Zwei Züge waren mit hoher Geschwindigkeit auf eingleisiger Strecke nördlich von Bari zusammengeprallt. Etwa 50 Menschen wurden nach Medienangaben verletzt, darunter auch Kinder. Informationen über Schweizer Opfer liegen dem Eidgenössischen Departement für auswärtige Angelegenheiten nach dessen Angaben nicht vor. Abklärungen seien noch im Gang.
Ermittelt wird in Italien, ob es sich um menschliches Versagen handelt. Aber auch ein technisches Problem wird nicht ausgeschlossen. Aufschluss soll die Blackbox der Züge geben.
Ein geplanter Ausbau der Strecke auf zwei Gleise war erst kürzlich wegen Finanzierungsproblemen verschoben worden. Die Zeitung «La Stampa» berichtete im Internet, dass der seit Jahren geplante Ausbau ursprünglich schon im Jahr 2015 hätte abgeschlossen sein sollen.

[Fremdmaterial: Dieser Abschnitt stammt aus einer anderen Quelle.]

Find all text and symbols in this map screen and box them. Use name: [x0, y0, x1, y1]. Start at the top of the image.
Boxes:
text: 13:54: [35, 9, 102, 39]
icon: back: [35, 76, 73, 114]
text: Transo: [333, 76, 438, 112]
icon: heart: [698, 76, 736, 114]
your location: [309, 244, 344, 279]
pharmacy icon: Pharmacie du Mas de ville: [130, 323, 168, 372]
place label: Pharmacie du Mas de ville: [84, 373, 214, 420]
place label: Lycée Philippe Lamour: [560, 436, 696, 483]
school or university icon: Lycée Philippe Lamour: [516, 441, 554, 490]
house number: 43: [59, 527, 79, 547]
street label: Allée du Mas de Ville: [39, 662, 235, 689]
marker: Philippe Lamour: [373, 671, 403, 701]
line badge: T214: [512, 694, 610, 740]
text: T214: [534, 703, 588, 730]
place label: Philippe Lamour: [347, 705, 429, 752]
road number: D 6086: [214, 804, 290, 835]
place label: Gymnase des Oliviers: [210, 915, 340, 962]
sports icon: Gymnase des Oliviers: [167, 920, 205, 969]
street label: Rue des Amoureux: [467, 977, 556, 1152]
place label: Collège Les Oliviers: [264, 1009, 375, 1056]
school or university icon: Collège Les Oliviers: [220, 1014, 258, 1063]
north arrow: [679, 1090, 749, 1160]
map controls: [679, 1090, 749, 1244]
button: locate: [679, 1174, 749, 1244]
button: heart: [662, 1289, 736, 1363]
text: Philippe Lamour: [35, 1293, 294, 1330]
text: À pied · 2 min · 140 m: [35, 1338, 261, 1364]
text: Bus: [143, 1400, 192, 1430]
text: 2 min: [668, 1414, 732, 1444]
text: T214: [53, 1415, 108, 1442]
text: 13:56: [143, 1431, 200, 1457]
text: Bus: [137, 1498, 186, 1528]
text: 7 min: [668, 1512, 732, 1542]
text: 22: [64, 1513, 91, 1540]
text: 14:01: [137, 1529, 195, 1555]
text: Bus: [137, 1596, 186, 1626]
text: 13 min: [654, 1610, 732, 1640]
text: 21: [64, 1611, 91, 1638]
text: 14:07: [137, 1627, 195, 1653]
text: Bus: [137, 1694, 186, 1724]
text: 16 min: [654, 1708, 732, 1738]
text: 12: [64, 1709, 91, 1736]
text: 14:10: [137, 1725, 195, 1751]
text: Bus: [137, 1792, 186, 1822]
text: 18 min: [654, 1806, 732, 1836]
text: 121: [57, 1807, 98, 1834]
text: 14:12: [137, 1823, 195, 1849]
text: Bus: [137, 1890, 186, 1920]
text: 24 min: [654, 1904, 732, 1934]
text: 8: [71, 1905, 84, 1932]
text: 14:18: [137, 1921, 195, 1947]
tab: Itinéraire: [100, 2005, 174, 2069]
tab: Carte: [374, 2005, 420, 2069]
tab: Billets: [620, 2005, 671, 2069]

Unklar war, wie viele Menschen in den Regionalzügen waren, die von einem privaten Unternehmen betrieben wurden. Nach Angaben des Betreibers Ferrotramviaria waren die Züge mit etwa 100 Kilometern pro Stunde unterwegs, als sie an einer Kurve zusammenprallten. Die Helfer arbeiten bis in die Nacht, um Opfer aus den Trümmern zu bergen.
Das Unglück hatte Entsetzen, Wut, aber auch eine Welle der Solidarität in Italien ausgelöst. Auch Papst Franziskus sprach den Angehörigen sein Beileid aus.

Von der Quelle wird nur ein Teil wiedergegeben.